Yes, Americans have made immense nation-building sacrifices before. But the peril posed by Nazi Germany and imperial Japan was indisputably real — no one could attribute it to bad intelligence. After years of war and thousands upon thousands of casualties, Americans understood that their security hinged on supplanting those regimes with something approximating Anglo-American governance, however long that took. And we made sure the enemy was utterly defeated before those rebuilding efforts took place. No one has ever made the case that what was true of Germany and Japan is true of Iraq — and it is anything but obvious on the surface.

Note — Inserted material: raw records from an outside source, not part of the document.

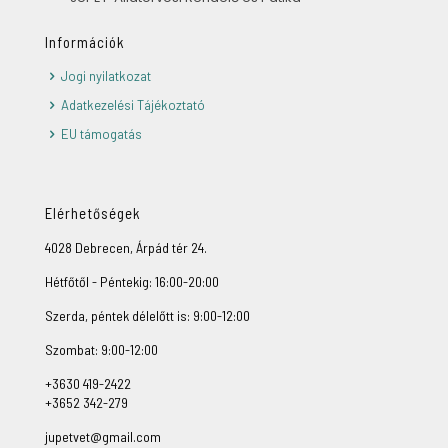
Információk
Jogi nyilatkozat
Adatkezelési Tájékoztató
EU támogatás
Elérhetőségek
4028 Debrecen, Árpád tér 24.
Hétfőtől - Péntekig: 16:00-20:00
Szerda, péntek délelőtt is: 9:00-12:00
Szombat: 9:00-12:00
+3630 419-2422
+3652 342-279
jupetvet@gmail.com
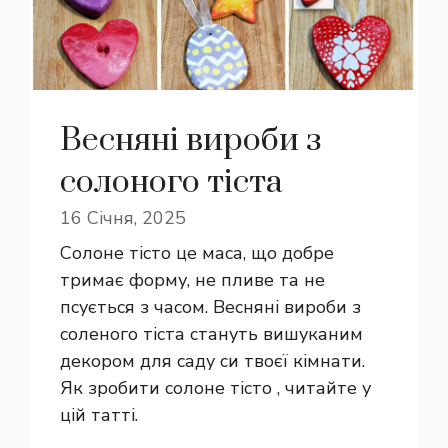
Весняні вироби з
солоного тіста
16 Січня, 2025
Солоне тісто це маса, що добре
тримає форму, не пливе та не
псується з часом. Весняні вироби з
соленого тіста стануть вишуканим
декором для саду си твоєї кімнати.
Як зробити солоне тісто , читайте у
цій татті.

Thus it is unsurprising to find public opinion souring. Advancing freedom, something that was never a rallying cry, turns out to be much more burdensome than anticipated. Americans don't believe, as Brooks suggests, that advancing freedom in Iraq is a “lost cause.” It is, instead, a cause they've never been sold on to begin with. Thin, to say the least, will be their patience for expending precious lives and copious sums on it unless it is convincingly tied to American national security.

What the American people care about is defeating militant Islam. Notice that even people who've never been enthusiastic about going to Iraq, and who would not commit U.S. troops to advance freedom in, say, Sudan (where regime atrocities against the citizenry are comparable to Saddam's Iraq), reluctantly agree that we cannot pull out of Iraq now. That's not because they've suddenly been converted to the freedom-spreading project. It's because they know that leaving when terrorism runs rampant would be a victory for militant Islam. It would encourage our enemies toward more terrorism.

Vanquishing jihadists and their facilitators is something Americans now connect instinctively to their security. It will always have their strong support and never be thought a lost cause. But as long as the war on terror is portrayed as an airy and potentially limitless campaign to spread freedom, the public will not ardently support it. The causal connection between the Islamic world being free and Americans being safe is not clear. Indeed, it has never been.

— Andrew C. McCarthy, a former federal prosecutor, is a senior fellow at the Foundation for the Defense of Democracies.